Sci Data. 2022 Mar 11;9(1):80. doi: 10.1038/s41597-022-01163-2.
Large-scale datasets present unique opportunities to perform scientific investigations with unprecedented breadth. However, they also pose considerable challenges for the findability, accessibility, interoperability, and reusability (FAIR) of research outcomes due to infrastructure limitations, data usage constraints, or software license restrictions. Here we introduce a DataLad-based, domain-agnostic framework suitable for reproducible data processing in compliance with open science mandates. The framework attempts to minimize platform idiosyncrasies and performance-related complexities. It affords the capture of machine-actionable computational provenance records that can be used to retrace and verify the origins of research outcomes, as well as be re-executed independent of the original computing infrastructure. We demonstrate the framework's performance using two showcases: one highlighting data sharing and transparency (using the studyforrest.org dataset) and another highlighting scalability (using the largest public brain imaging dataset available: the UK Biobank dataset).

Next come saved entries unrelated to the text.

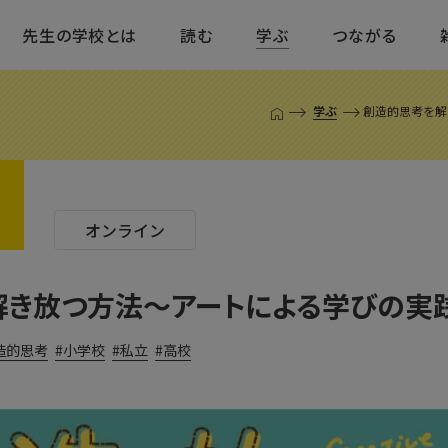
先生の学校とは
読む
学ぶ
つながる
学ぶ
創造的思考を解
T
O
P
ペ
ー
ジ
オンライン
解き放つ方法〜アートによる学びの実
造的思考
小学校
私立
高校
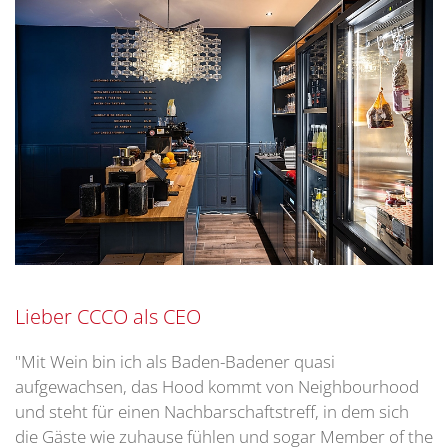
Lieber CCCO als CEO
"Mit Wein bin ich als Baden-Badener quasi
aufgewachsen, das Hood kommt von Neighbourhood
und steht für einen Nachbarschaftstreff, in dem sich
die Gäste wie zuhause fühlen und sogar Member of the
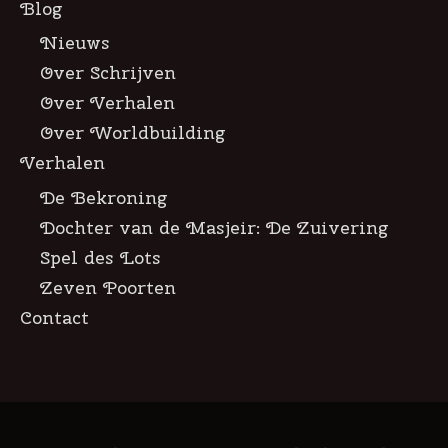
Blog
Nieuws
Over Schrijven
Over Verhalen
Over Worldbuilding
Verhalen
De Bekroning
Dochter van de Masjeir: De Zuivering
Spel des Lots
Zeven Poorten
Contact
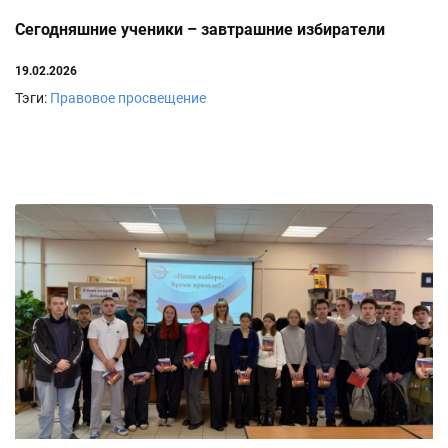
Сегодняшние ученики – завтрашние избиратели
19.02.2026
Тэги:
Правовое просвещение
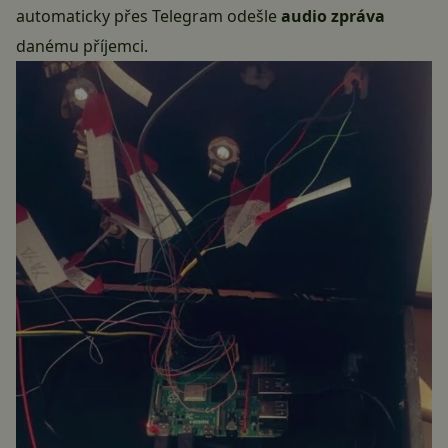
automaticky přes Telegram odešle
audio zpráva
danému příjemci.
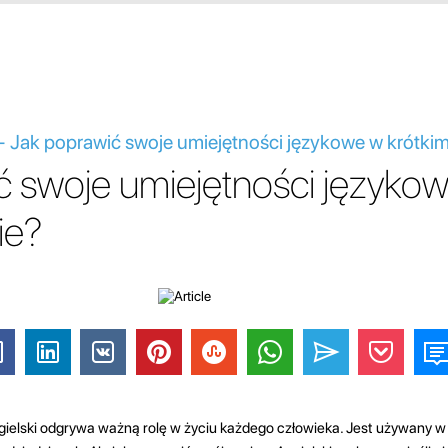
 - Jak poprawić swoje umiejętności językowe w krótkim
ć swoje umiejętności języko
ie?
gielski odgrywa ważną rolę w życiu każdego człowieka. Jest używany w 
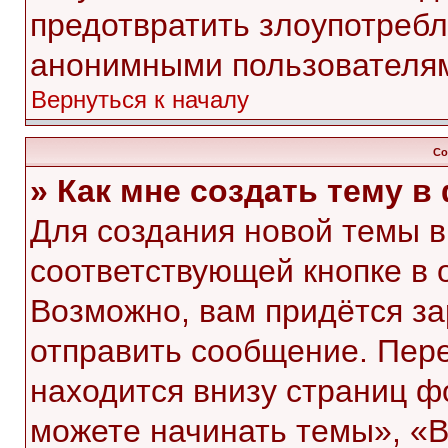
предотвратить злоупотребл
анонимными пользователя
Вернуться к началу
Со
» Как мне создать тему 
Для создания новой темы 
соответствующей кнопке в 
Возможно, вам придётся за
отправить сообщение. Пер
находится внизу страниц 
можете начинать темы», «В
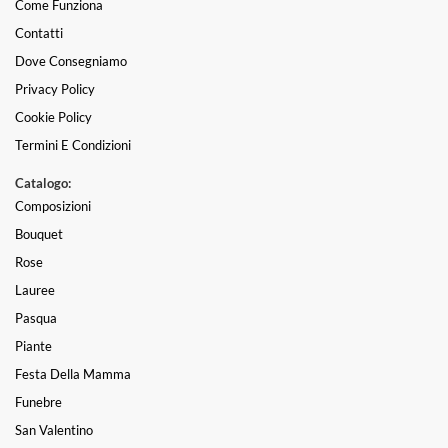
Come Funziona
Contatti
Dove Consegniamo
Privacy Policy
Cookie Policy
Termini E Condizioni
Catalogo:
Composizioni
Bouquet
Rose
Lauree
Pasqua
Piante
Festa Della Mamma
Funebre
San Valentino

大规模数据集为进行前所未有的广泛科学研究提供了独特的机会。然而,由于基础设施限制、数据使用约束或软件许可证限制,它们也给研究成果的可发现性、可访问性、互操作性和可重用性(FAIR)带来了相当大的挑战。在这里,我们介绍了一个基于 DataLad 的、与领域无关的框架,该框架适用于符合开放科学要求的可重复数据处理。该框架试图最小化平台特殊性和与性能相关的复杂性。它提供了捕获可机器操作的计算出处记录的能力,这些记录可用于追溯和验证研究成果的起源,并且可以在不依赖原始计算基础设施的情况下重新执行。我们使用两个展示来演示该框架的性能:一个突出数据共享和透明度(使用 studyforrest.org 数据集),另一个突出可扩展性(使用最大的公共脑成像数据集:英国生物银行数据集)。